Given passage:
Extrapolation of data points

Hi everyone.
I have plotted a set of x and y values (See pictures attached).
I want to extrapolate the two curves until they intercept each other.
Can anyone help me with this?
Thank you :)

3 Comments

Probably interp1 will help you
Will they ever intersect?
You have no idea what the data do beyond the values you have measured and plotted. If you have a mathematical model that correctly describes the process that created your data, and you have accurately estimated its parameters, you might be able to extrapoilate your data. That still does not mean that the curves will intersect.
So just take a wild guess as to where they will intersect. It will be as accurate as anything you can calculate!
I also noted in my answer that the curves are very close to being parallel and that the extrapolated intersection is likely to be very sensitive to the extrapolation procedure.

Sign in to comment.

 Accepted Answer

Jon
Jon on 9 Aug 2019
Edited: Jon on 9 Aug 2019
You could first find the equation of a straight line that goes through the last n points of one curve, and then similarly find an equation of a straight line that goes through the last n points of the second curve. Given these two equations, you can easily solve analytically (routine algebra) to find there intersection, or you could plot the two lines along with your original data and see the intersection graphically.

Stated task a:
Copy the thread on extrapolating data points word for word, in full.
These records are unrelated to the thread on extrapolating data points.

[Collected data entries]
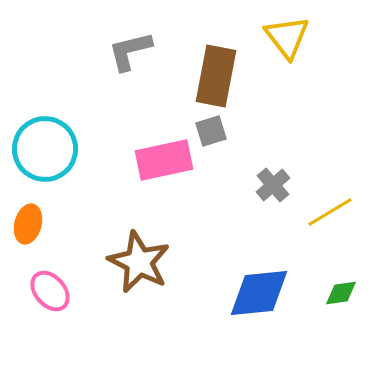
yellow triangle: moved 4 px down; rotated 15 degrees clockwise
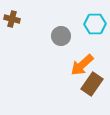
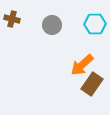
gray circle: moved 9 px left, 11 px up
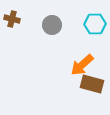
brown rectangle: rotated 70 degrees clockwise
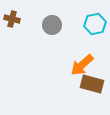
cyan hexagon: rotated 10 degrees counterclockwise
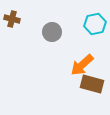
gray circle: moved 7 px down
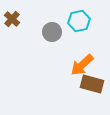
brown cross: rotated 28 degrees clockwise
cyan hexagon: moved 16 px left, 3 px up
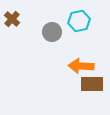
orange arrow: moved 1 px left, 1 px down; rotated 45 degrees clockwise
brown rectangle: rotated 15 degrees counterclockwise
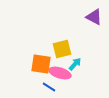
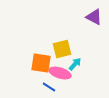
orange square: moved 1 px up
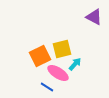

Stated task b:
Please set down the lines of the records exactly, starting with the line that contains "gray circle: moved 9 px left, 11 px up" and going on through the end of the records, both included. Leave the pictures out.

Written response a:
Extrapolation of data points

Hi everyone.
I have plotted a set of x and y values (See pictures attached).
I want to extrapolate the two curves until they intercept each other.
Can anyone help me with this?
Thank you :)

3 Comments

Probably interp1 will help you
Will they ever intersect?
You have no idea what the data do beyond the values you have measured and plotted. If you have a mathematical model that correctly describes the process that created your data, and you have accurately estimated its parameters, you might be able to extrapoilate your data. That still does not mean that the curves will intersect.
So just take a wild guess as to where they will intersect. It will be as accurate as anything you can calculate!
I also noted in my answer that the curves are very close to being parallel and that the extrapolated intersection is likely to be very sensitive to the extrapolation procedure.

Sign in to comment.

 Accepted Answer

Jon
Jon on 9 Aug 2019
Edited: Jon on 9 Aug 2019
You could first find the equation of a straight line that goes through the last n points of one curve, and then similarly find an equation of a straight line that goes through the last n points of the second curve. Given these two equations, you can easily solve analytically (routine algebra) to find there intersection, or you could plot the two lines along with your original data and see the intersection graphically.

Written response b:
gray circle: moved 9 px left, 11 px up
brown rectangle: rotated 70 degrees clockwise
cyan hexagon: rotated 10 degrees counterclockwise
gray circle: moved 7 px down
brown cross: rotated 28 degrees clockwise
cyan hexagon: moved 16 px left, 3 px up
orange arrow: moved 1 px left, 1 px down; rotated 45 degrees clockwise
brown rectangle: rotated 15 degrees counterclockwise
orange square: moved 1 px up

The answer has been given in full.